Content starts
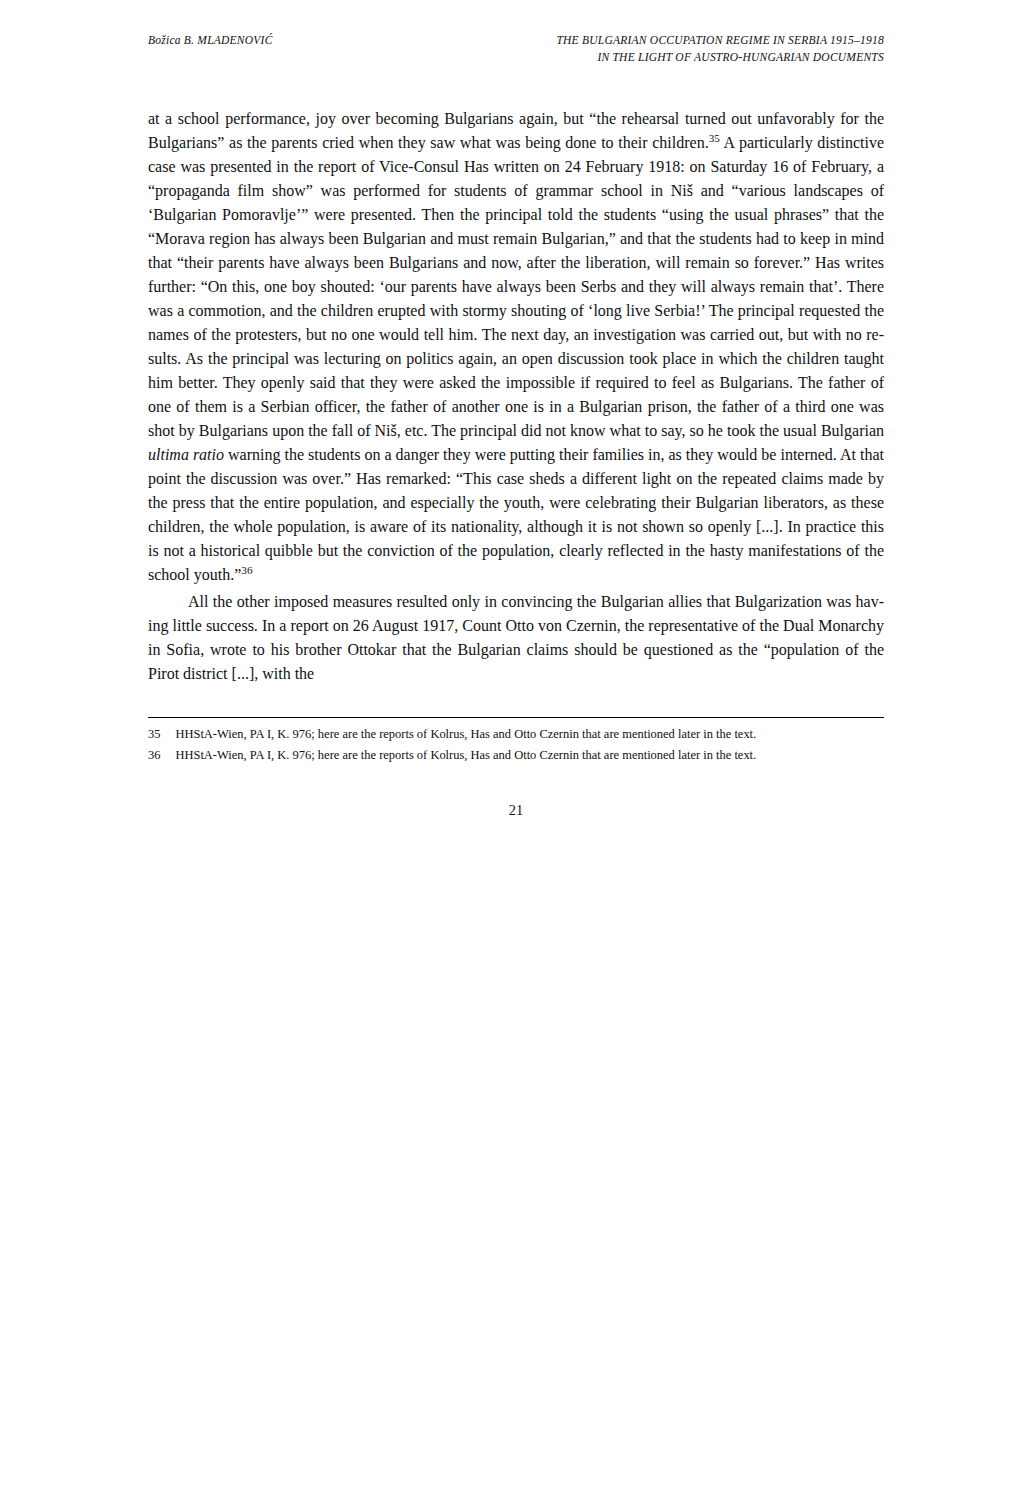Božica B. MLADENOVIĆ
The Bulgarian occupation regime in Serbia 1915–1918
in the light of Austro-Hungarian documents
at a school performance, joy over becoming Bulgarians again, but “the rehearsal turned out unfavorably for the Bulgarians” as the parents cried when they saw what was being done to their children.35 A particularly distinctive case was presented in the report of Vice-Consul Has written on 24 February 1918: on Saturday 16 of February, a “propaganda film show” was performed for students of grammar school in Niš and “various landscapes of ‘Bulgarian Pomoravlje’” were presented. Then the principal told the students “using the usual phrases” that the “Morava region has always been Bulgarian and must remain Bulgarian,” and that the students had to keep in mind that “their parents have always been Bulgarians and now, after the liberation, will remain so forever.” Has writes further: “On this, one boy shouted: ‘our parents have always been Serbs and they will always remain that’. There was a commotion, and the children erupted with stormy shouting of ‘long live Serbia!’ The principal requested the names of the protesters, but no one would tell him. The next day, an investigation was carried out, but with no results. As the principal was lecturing on politics again, an open discussion took place in which the children taught him better. They openly said that they were asked the impossible if required to feel as Bulgarians. The father of one of them is a Serbian officer, the father of another one is in a Bulgarian prison, the father of a third one was shot by Bulgarians upon the fall of Niš, etc. The principal did not know what to say, so he took the usual Bulgarian ultima ratio warning the students on a danger they were putting their families in, as they would be interned. At that point the discussion was over.” Has remarked: “This case sheds a different light on the repeated claims made by the press that the entire population, and especially the youth, were celebrating their Bulgarian liberators, as these children, the whole population, is aware of its nationality, although it is not shown so openly [...]. In practice this is not a historical quibble but the conviction of the population, clearly reflected in the hasty manifestations of the school youth.”36
All the other imposed measures resulted only in convincing the Bulgarian allies that Bulgarization was having little success. In a report on 26 August 1917, Count Otto von Czernin, the representative of the Dual Monarchy in Sofia, wrote to his brother Ottokar that the Bulgarian claims should be questioned as the “population of the Pirot district [...], with the
35 HHStA-Wien, PA I, K. 976; here are the reports of Kolrus, Has and Otto Czernin that are mentioned later in the text.
36 HHStA-Wien, PA I, K. 976; here are the reports of Kolrus, Has and Otto Czernin that are mentioned later in the text.
21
Content ends
If a line of the data contains "HHStA", copy it out.

> _Answer to the exercise_
35 HHStA-Wien, PA I, K. 976; here are the reports of Kolrus, Has and Otto Czernin that are mentioned later in the text.
36 HHStA-Wien, PA I, K. 976; here are the reports of Kolrus, Has and Otto Czernin that are mentioned later in the text.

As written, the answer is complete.